Emsal bir karara imza atan Daire, eşine 'kel, kelloş diyen kadını kusurlu buldu. Kadına verilen maddi manevi tazminatın yasalara aykırı olduğuna dikkat çekilen Yargıtay kararında, "1. Asliye Hukuk Mahkemesi'nce davacı koca kusurlu bulunarak boşanma kararı verilmiş ise de; yapılan tahkikat ve toplanan delilerden; davacı kocanın davalı kadını annesiyle beraber yaşamaya zorlayıp müstakil konut temin etmediği anlaşılmaktadır. Kocanın annesi ve ablasının davalı kadına 'biz o o...yu istemiyoruz' şeklindeki beyanları karşısında sessiz kaldığı ortadadır. Buna karşılık davalı kadının da davacı kocasına herkesin içinde 'kel, kelloş' diyerek aşağıladığı, kayınvalidesine 'senin yüzünden huzurum kaçıyor, ... yerine kına yak' dediği anlaşılmaktadır.

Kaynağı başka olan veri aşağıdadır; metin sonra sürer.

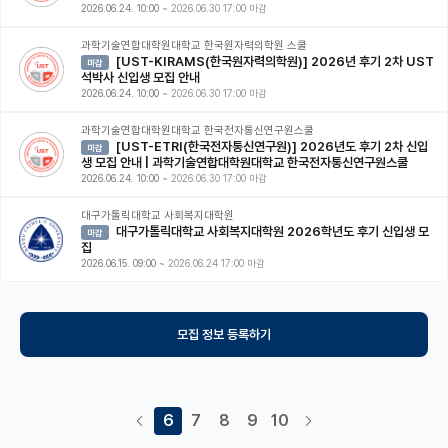
2026.06.24. 10:00
~
2026.06.30 17:00 마감
과학기술연합대학원대학교 한국원자력의학원 스쿨
[UST-KIRAMS(한국원자력의학원)] 2026년 후기 2차 UST
마감
석박사 신입생 모집 안내
2026.06.24. 10:00
~
2026.06.30 17:00 마감
과학기술연합대학원대학교 한국전자통신연구원스쿨
[UST-ETRI(한국전자통신연구원)] 2026년도 후기 2차 신입
마감
생 모집 안내 | 과학기술연합대학원대학교 한국전자통신연구원스쿨
2026.06.24. 10:00
~
2026.06.30 17:00 마감
대구가톨릭대학교 사회복지대학원
대구가톨릭대학교 사회복지대학원 2026학년도 후기 신입생 모
마감
집
2026.06.15. 09:00
~
2026.06.24 17:00 마감
모집 정보 등록하기
6
7
8
9
10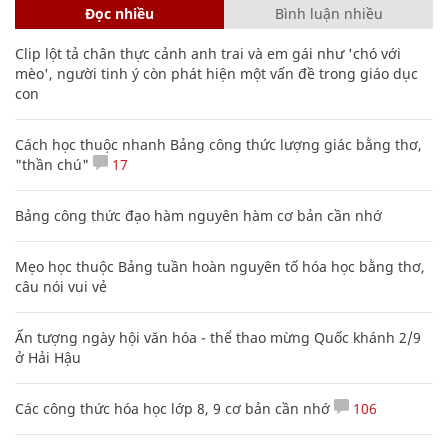
Đọc nhiều
Bình luận nhiều
Clip lột tả chân thực cảnh anh trai và em gái như 'chó với
mèo', người tinh ý còn phát hiện một vấn đề trong giáo dục
con
Cách học thuộc nhanh Bảng công thức lượng giác bằng thơ,
"thần chú"
17
Bảng công thức đạo hàm nguyên hàm cơ bản cần nhớ
Mẹo học thuộc Bảng tuần hoàn nguyên tố hóa học bằng thơ,
câu nói vui vẻ
Ấn tượng ngày hội văn hóa - thể thao mừng Quốc khánh 2/9
ở Hải Hậu
Các công thức hóa học lớp 8, 9 cơ bản cần nhớ
106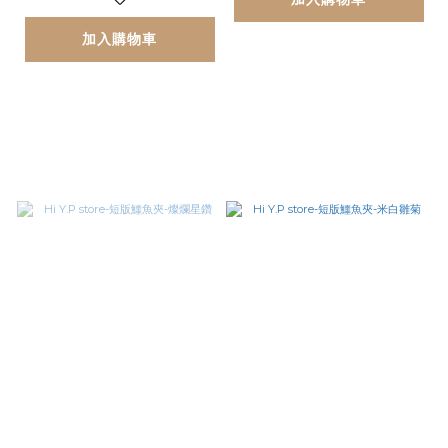
加入購物車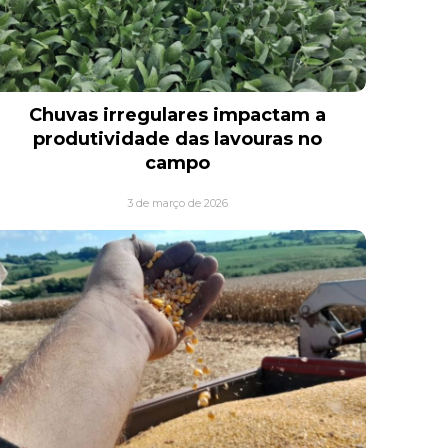
Chuvas irregulares impactam a
produtividade das lavouras no
campo
3 de março de 2026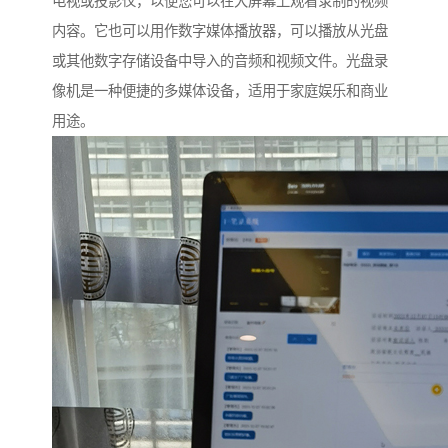
电视或投影仪，以便您可以在大屏幕上观看录制的视频
内容。它也可以用作数字媒体播放器，可以播放从光盘
或其他数字存储设备中导入的音频和视频文件。光盘录
像机是一种便捷的多媒体设备，适用于家庭娱乐和商业
用途。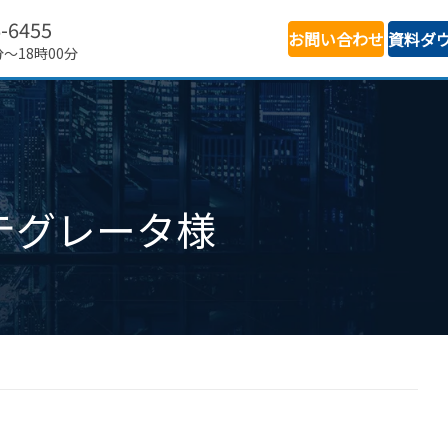
6-6455
お問い合わせ
資料ダ
分～18時00分
テグレータ様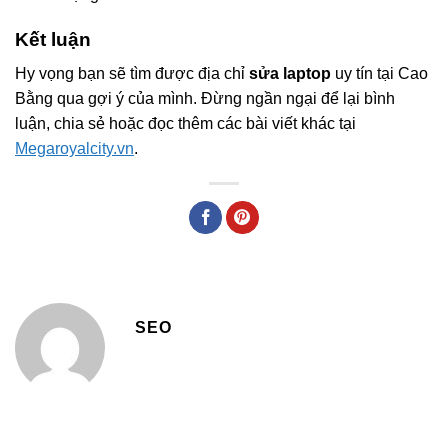
Kết luận
Hy vọng bạn sẽ tìm được địa chỉ
sửa laptop
uy tín tại Cao
Bằng qua gợi ý của mình. Đừng ngần ngại để lại bình
luận, chia sẻ hoặc đọc thêm các bài viết khác tại
Megaroyalcity.vn
.
SEO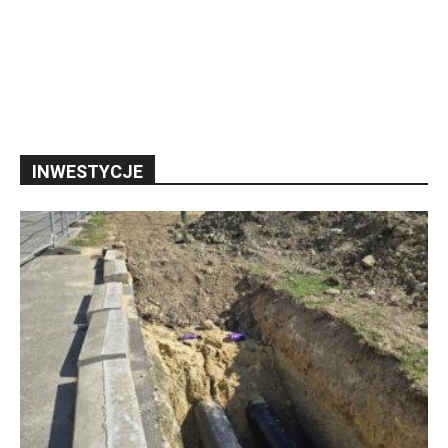
INWESTYCJE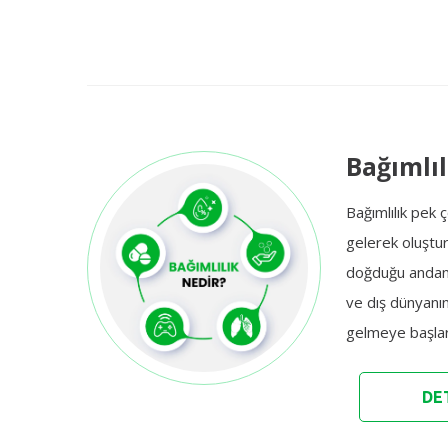
Bağımlıl
Bağımlılık pek 
gelerek oluştur
doğduğu andan
ve dış dünyanın 
gelmeye başlar
DET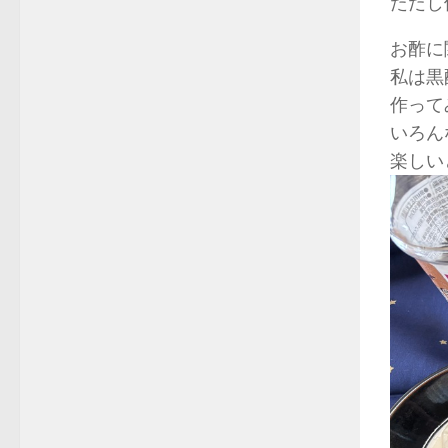
ただし
お酢に
私は黒
作って
いろん
楽しい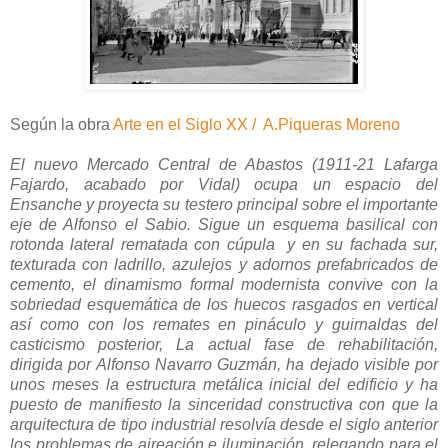
Según la obra
Arte en el Siglo XX / A.Piqueras Moreno
El nuevo Mercado Central de Abastos (1911-21 Lafarga
Fajardo, acabado por Vidal) ocupa un espacio del
Ensanche y proyecta su testero principal sobre el importante
eje de Alfonso el Sabio. Sigue un esquema basilical con
rotonda lateral rematada con cúpula y en su fachada sur,
texturada con ladrillo, azulejos y adornos prefabricados de
cemento, el dinamismo formal modernista convive con la
sobriedad esquemática de los huecos rasgados en vertical
así como con los remates en pináculo y guirnaldas del
casticismo posterior, La actual fase de rehabilitación,
dirigida por Alfonso Navarro Guzmán, ha dejado visible por
unos meses la estructura metálica inicial del edificio y ha
puesto de manifiesto la sinceridad constructiva con que la
arquitectura de tipo industrial resolvía desde el siglo anterior
los problemas de aireación e iluminación, relegando para el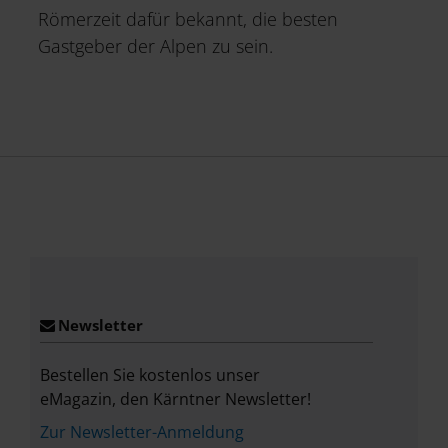
Römerzeit dafür bekannt, die besten
Gastgeber der Alpen zu sein.
Place
Newsletter
Bestellen Sie kostenlos unser
eMagazin, den Kärntner Newsletter!
Zur Newsletter-Anmeldung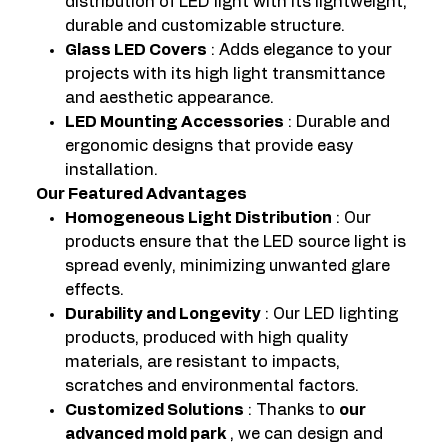
distribution of LED light with its lightweight,
durable and customizable structure.
Glass LED Covers
: Adds elegance to your
projects with its high light transmittance
and aesthetic appearance.
LED Mounting Accessories
: Durable and
ergonomic designs that provide easy
installation.
Our Featured Advantages
Homogeneous Light Distribution
: Our
products ensure that the LED source light is
spread evenly, minimizing unwanted glare
effects.
Durability and Longevity
: Our LED lighting
products, produced with high quality
materials, are resistant to impacts,
scratches and environmental factors.
Customized Solutions
: Thanks to
our
advanced mold park
, we can design and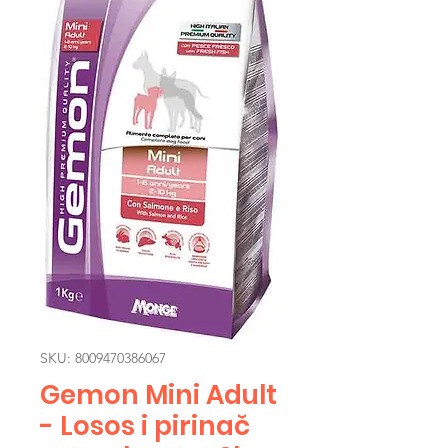
SKU: 8009470386067
Gemon Mini Adult
- Losos i pirinač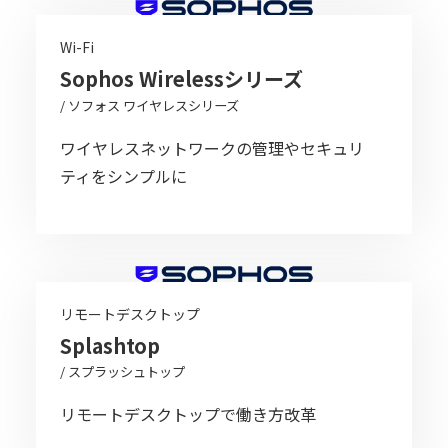
Wi-Fi
Sophos Wirelessシリーズ
/ ソフォス ワイヤレスシリーズ
ワイヤレスネットワークの管理やセキュリ
ティをシンプルに
リモートデスクトップ
Splashtop
/ スプラッシュトップ
リモートデスクトップで働き方改革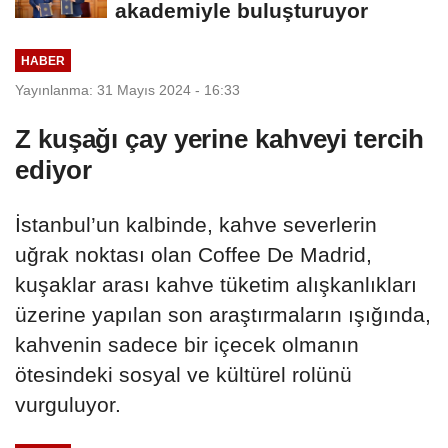
akademiyle buluşturuyor
HABER
Yayınlanma: 31 Mayıs 2024 - 16:33
Z kuşağı çay yerine kahveyi tercih
ediyor
İstanbul’un kalbinde, kahve severlerin
uğrak noktası olan Coffee De Madrid,
kuşaklar arası kahve tüketim alışkanlıkları
üzerine yapılan son araştırmaların ışığında,
kahvenin sadece bir içecek olmanın
ötesindeki sosyal ve kültürel rolünü
vurguluyor.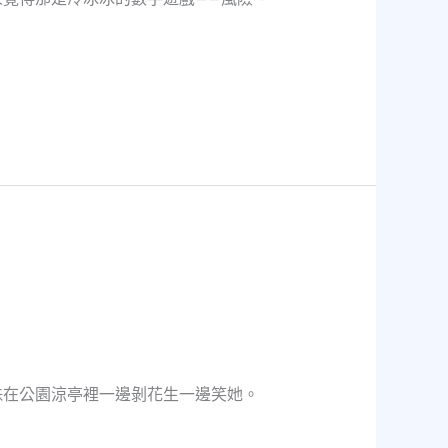
珠在公園涼亭裡一邊剝花生一邊笑她。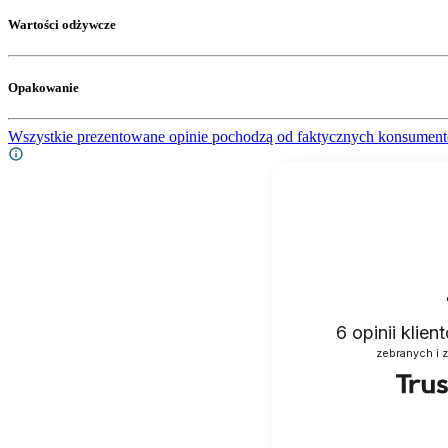
Wartości odżywcze
Opakowanie
Wszystkie prezentowane opinie pochodzą od faktycznych konsument
6
opinii klie
zebranych i 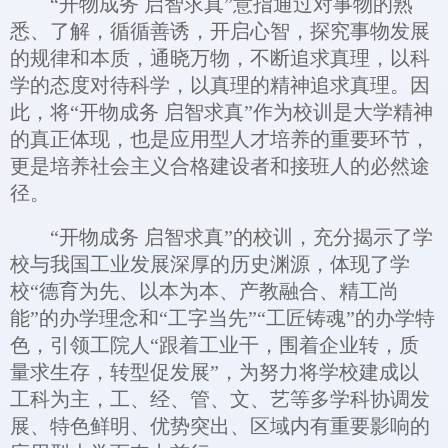
“开物成务 启智求真”意指通过对事物的熟
悉、了解，循循善诱，开启心智，探究事物发展
的规律和本质，通晓万物，不断追求真理，以科
学的态度对待科学，以真理的精神追求真理。因
此，将“开物成务 启智求真”作为校训是大学精神
的真正体现，也是应用型人才培养的重要环节，
更是培养社会主义合格建设者和接班人的必然途
径。
“开物成务 启智求真”的校训，充分揭示了学
校与我国工业发展深厚的历史渊源，体现了学
校“德育为先、以本为本、产教融合、精工尚
能”的办学理念和“工字当先”“工匠铸魂”的办学特
色，引领工院人“跟着工业干，围着企业转，质
量求生存，转型促发展”，为努力将学校建成以
工科为主，工、经、管、文、艺等多学科协调发
展、特色鲜明、优势突出、区域内有重要影响的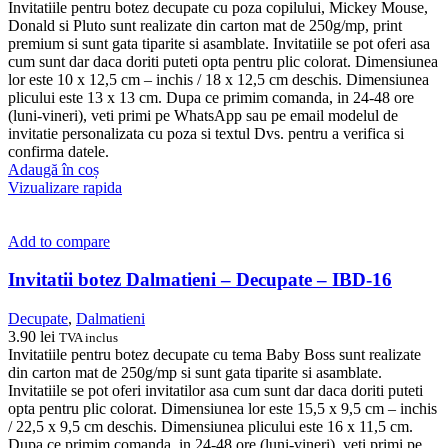
Invitatiile pentru botez decupate cu poza copilului, Mickey Mouse,
Donald si Pluto sunt realizate din carton mat de 250g/mp, print
premium si sunt gata tiparite si asamblate. Invitatiile se pot oferi asa
cum sunt dar daca doriti puteti opta pentru plic colorat. Dimensiunea
lor este 10 x 12,5 cm – inchis / 18 x 12,5 cm deschis. Dimensiunea
plicului este 13 x 13 cm. Dupa ce primim comanda, in 24-48 ore
(luni-vineri), veti primi pe WhatsApp sau pe email modelul de
invitatie personalizata cu poza si textul Dvs. pentru a verifica si
confirma datele.
Adaugă în coș
Vizualizare rapida
Add to compare
Invitatii botez Dalmatieni – Decupate – IBD-16
Decupate
,
Dalmatieni
3.90
lei
TVA inclus
Invitatiile pentru botez decupate cu tema Baby Boss sunt realizate
din carton mat de 250g/mp si sunt gata tiparite si asamblate.
Invitatiile se pot oferi invitatilor asa cum sunt dar daca doriti puteti
opta pentru plic colorat. Dimensiunea lor este 15,5 x 9,5 cm – inchis
/ 22,5 x 9,5 cm deschis. Dimensiunea plicului este 16 x 11,5 cm.
Dupa ce primim comanda, in 24-48 ore (luni-vineri), veti primi pe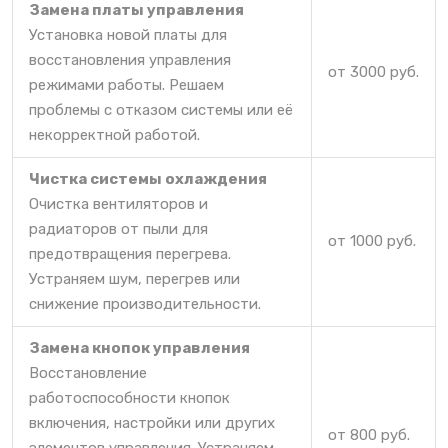
Замена платы управления
Установка новой платы для
восстановления управления
от 3000 руб.
режимами работы. Решаем
проблемы с отказом системы или её
некорректной работой.
Чистка системы охлаждения
Очистка вентиляторов и
радиаторов от пыли для
от 1000 руб.
предотвращения перегрева.
Устраняем шум, перегрев или
снижение производительности.
Замена кнопок управления
Восстановление
работоспособности кнопок
включения, настройки или других
от 800 руб.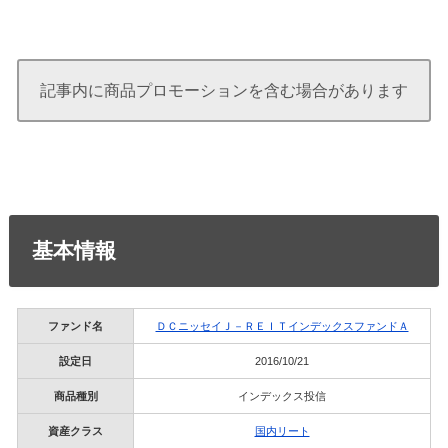
記事内に商品プロモーションを含む場合があります
基本情報
ファンド名
ＤＣニッセイＪ－ＲＥＩＴインデックスファンドＡ
設定日
2016/10/21
商品種別
インデックス投信
資産クラス
国内リート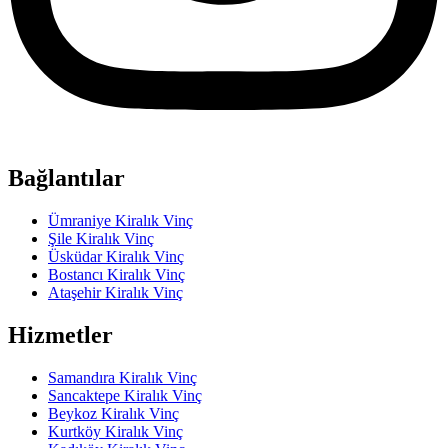
Bağlantılar
Ümraniye Kiralık Vinç
Şile Kiralık Vinç
Üsküdar Kiralık Vinç
Bostancı Kiralık Vinç
Ataşehir Kiralık Vinç
Hizmetler
Samandıra Kiralık Vinç
Sancaktepe Kiralık Vinç
Beykoz Kiralık Vinç
Kurtköy Kiralık Vinç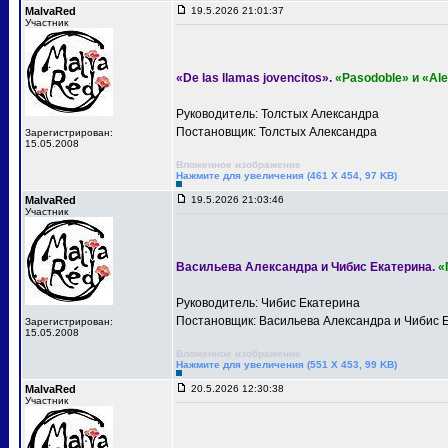
MalvaRed
19.5.2026 21:01:37
Участник
«De las llamas jovencitos».
«Pasodoble» и «Ale
Руководитель: Толстых Александра
Постановщик: Толстых Александра
Зарегистрирован:
15.05.2008
Вложенное изображение
Нажмите для увеличения (461 X 454, 97 KB)
MalvaRed
19.5.2026 21:03:46
Участник
Васильева Александра и Чибис Екатерина.
«
Руководитель: Чибис Екатерина
Постановщик: Васильева Александра и Чибис 
Зарегистрирован:
15.05.2008
Вложенное изображение
Нажмите для увеличения (551 X 453, 99 KB)
MalvaRed
20.5.2026 12:30:38
Участник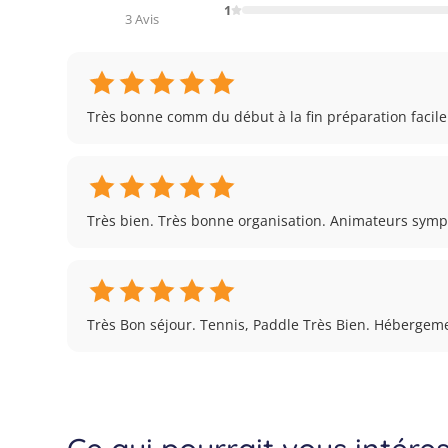
1
3 Avis
Très bonne comm du début à la fin préparation faci
Très bien. Très bonne organisation. Animateurs sympa
Très Bon séjour. Tennis, Paddle Très Bien. Hébergeme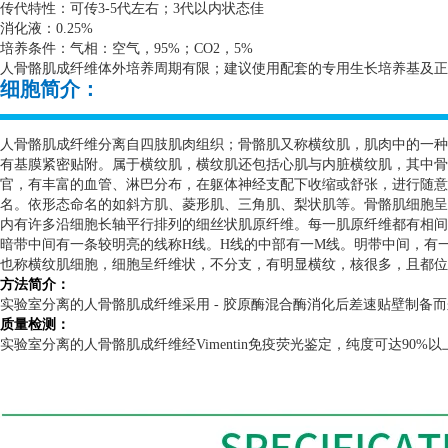
传代特性：可传
3-5
代左右；
3
代以内状态佳
消化液：
0.25%
培养条件：气相：空气，
95%
；
CO2
，
5%
人骨骼肌成纤维体外培养周期有限；建议使用配套的专用生长培养基及正
细胞简介：
人骨骼肌成纤维分离自四肢肌肉组织；骨骼肌又称横纹肌，肌肉中的一种
有基膜紧密贴附。属于横纹肌，横纹肌还包括心肌与内脏横纹肌，其中骨
官，有丰富的血管、淋巴分布，在躯体神经支配下收缩或舒张，进行随意
名。依形态命名的如斜方肌、菱形肌、三角肌、梨状肌等。骨骼肌细胞呈
内有许多沿细胞长轴平行排列的细丝状肌原纤维。每一肌原纤维都有相间
暗带中间有一条较明亮的线称
H
线。
H
线的中部有一
M
线。明带中间，有
也称横纹肌细胞，细胞呈纤维状，不分支，有明显横纹，核很多，且都位
方法简介：
实验室分离的人骨骼肌成纤维采用
-
胶原酶混合酶消化后差速贴壁制备而
质量检测：
实验室分离的人骨骼肌成纤维经
Vimentin
免疫荧光鉴定，纯度可达
90%
以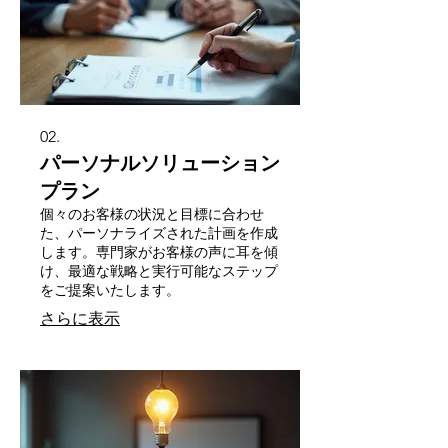
02.
パーソナルソリューション
プラン
個々のお客様の状況と目標に合わせ
た、パーソナライズされた計画を作成
します。専門家がお客様の声に耳を傾
け、最適な戦略と実行可能なステップ
をご提案いたします。
さらに表示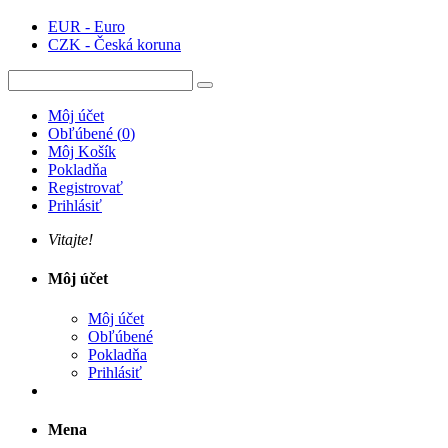
EUR - Euro
CZK - Česká koruna
Môj účet
Obľúbené
(
0
)
Môj Košík
Pokladňa
Registrovať
Prihlásiť
Vitajte!
Môj účet
Môj účet
Obľúbené
Pokladňa
Prihlásiť
Mena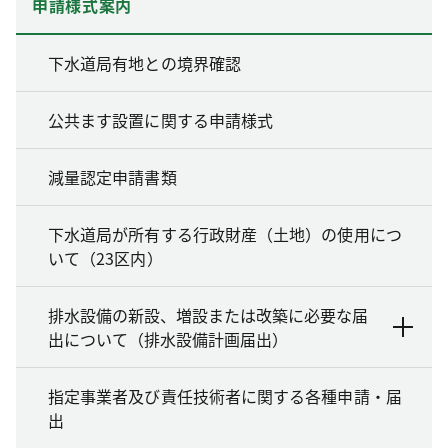
申請様式案内
下水道局有地との境界確認
公共ます設置に関する申請様式
減量認定申請書類
下水道局が所有する行政財産（土地）の使用につ
いて（23区内）
排水設備の新設、増設または改築に必要な届
出について（排水設備計画届出）
指定事業者及び責任技術者に関する各種申請・届
出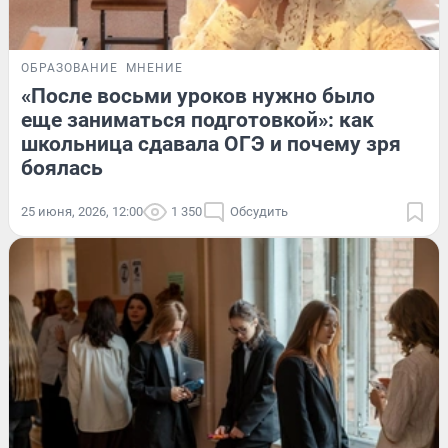
ОБРАЗОВАНИЕ
МНЕНИЕ
«После восьми уроков нужно было
еще заниматься подготовкой»: как
школьница сдавала ОГЭ и почему зря
боялась
25 июня, 2026, 12:00
1 350
Обсудить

Annesinin de davacı koca için 'hastalıklı, kızıma yakışmıyor, çirkin' şeklindeki sözlerine sessiz kaldığı anlaşılmaktadır. Gerçekleşen bu olaylara göre evlilik birliği temelinden sarsılmıştır. Bu sonuca ulaşılmasında, taraflardan birinin kusurunun diğerinden daha baskın olduğu söylenemez. Tarafların eşit kusurlu olduklarının kabulü gerekir. Bu bakımdan; davacının kusurlu bulunarak davanın kabulü doğru değil ise de; boşanma hükmü temyiz edilmediğinden ve eşit kusur durumunda boşanmaya karar verileceğinden (TMK md. 1661/); boşanma kararı sonuç olarak doğrudur. Taraflar eşit kusurludur. Eşit kusurlu eş yararına Türk Medeni Kanunu'nun 174/1-2. maddesi gereğince maddi ve manevi tazminata hükmedilemez. Hal böyleyken, hatalı kusur belirlemesine bağlı olarak davalı (kadın) yararına maddi ve manevi tazminata hükmedilmesi usul ve yasaya aykırı olup bozmayı gerektirmiştir" denildi.